Hello Marcel,

On 09-Jun-99 00:13:59, you wrote:

>> >And yes, if you implement such checks yourself, your code can run
>> >quicker than when you use a more generic implementation if you're an
>> >expert in this field (I agree that this example is rather trivial, so
>> >most of the time you can do it more efficiently yourself). On the other
>> >hand, if you have to do it yourself, you will have to write more code,
>> >meaning you're less productive. In a commercial environment, there will
>> >be a real chance that you'll simply skip the checks because of time
>> >constraints...

>> In a commercial environment you will use debug libraries and stress tools.
>> They don't catch all the possible bugs, but they will help you to find most
>> of them.

>Not in our experience, if you have hundreds of customers that use your
>product every day, they tend to do things that your own testing-department
>doesn't find. This has lots of reasons. Of course we also use debug, test and
>stress tools, but I'm not that confident that we find all or most bugs with
>them.

It's not the use of Java that improves that.  The fact is that the use of
Java does not guarantee that you'll ship bug free programs.  Let's say for
instance that a program has a bug that leads to division by zero fault.
With or without Java, you can handle the exception in pretty much the same
way.  The only difference is that in Java you can't get rid of the range
validation overhead.


>> A real example of my personal experience:  BGUI.  Last year I inherited the
>> development of BGUI.  I didn't want to but it would have been a waste to
>> not carry on the development of one of the last absolutely free GUI
>> toolkits that is reasonably complete.

>This is a pretty nice description. You are taking this very seriously. Having

Maybe even more seriously than you are thinking.  There is an interesting
text about BGUI evolution at http://www.bgui.e-na.net/manifest.html .  It
talks about many of the advances of BGUI as a BOOPSI based GUI toolkit.
Reading it you will be aware of the level of matutity that BGUI reached.

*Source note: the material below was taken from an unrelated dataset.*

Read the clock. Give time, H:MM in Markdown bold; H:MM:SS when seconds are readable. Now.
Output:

>written a (rather small and fairly unknown) layout engine for the Amiga
>(EAGUI) I know some of the issues involved.

Really?  I would like to invite you are anybody else with GUI development
experience to join the BGUI developers team.  We need people that still
care about the Amiga to bring up this fine and FREE GUI toolkit.


>It is however not a commercial product.

For the matter, it is irrelevant.  I was talking about my personal
experience.


>> All this to say what?  You'll have an hard time to catch your bugs if you
>> don't provide means to detect them before you ship your programs.  But you
>> must not neglect that shipping your programs with debug code that affects
>> significantly its performance is not a good idea.

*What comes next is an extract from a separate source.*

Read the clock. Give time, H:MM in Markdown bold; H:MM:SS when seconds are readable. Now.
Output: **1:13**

>I totally disagree with you on that point, at least for our applications.
>Stability and the ability to detect and recover from error conditions is more
>important to us. Especially in products we ship. Remember that the Windows
>platform has many (and I mean many) different configurations and that each of
>them might cause weird problems which we simply cannot test ourselves (yeah,
>we actually could, if we would multiply our prices by 10 or so, but that
>would not work well).

I don't follow you.  Why would Java programs provide better stability and
ability to detect them before you ship them?

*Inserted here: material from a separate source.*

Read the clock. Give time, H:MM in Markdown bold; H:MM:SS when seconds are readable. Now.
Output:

>> If you don't realize that soon enough, you users might just drop your
>> programs before they bother to tell you that your programs are too slow to
>> be usable.

>They might. Perhaps we're fortunate, because we only get more users at the
>moment and they're pretty happy with our products. Probably our products are

That's what I am telling you.  You are probably not getting complaints from
users that think your programs are slow because they give up on them and don't
bother telling you.


>not "too slow to use", probably they also "could be faster", but there is a
>point at which performance does not matter that much... and with Pentium
>chips running at 400MHz with 128MB internal memory, there is a lot of
>performance to waste.

That's Microsoft way of think:  "Why saving on resources when there are
alread 400MHz Pentiums?" Because not everybody has them.  This is a stupid
and coercive way of leading the market.  No wonder why a lot of people hate
them and don't bother to tell them.


>> It just doesn't seem you have a way to have your Java programs run without
>> these things that more or less affect your programs performance.  I don't
>> think it is wise to take that as a minor problem.

>I think that depends on what you're using Java for. There are a lot of areas
>where the main concern is not "performance" but rather "time to market",
>"price", "maintainability" and things like that. I don't disagree with your
>observations, I simply think you're putting too much focus on performance (at
>least from my point of view).

I just think that it seems you are probably too much Java biased and
therefore are neglecting that Java execution overhead is a problem, not to
speak of Java loading overhead.


Regards,
Manuel Lemos

Web Programming Components using PHP Classes.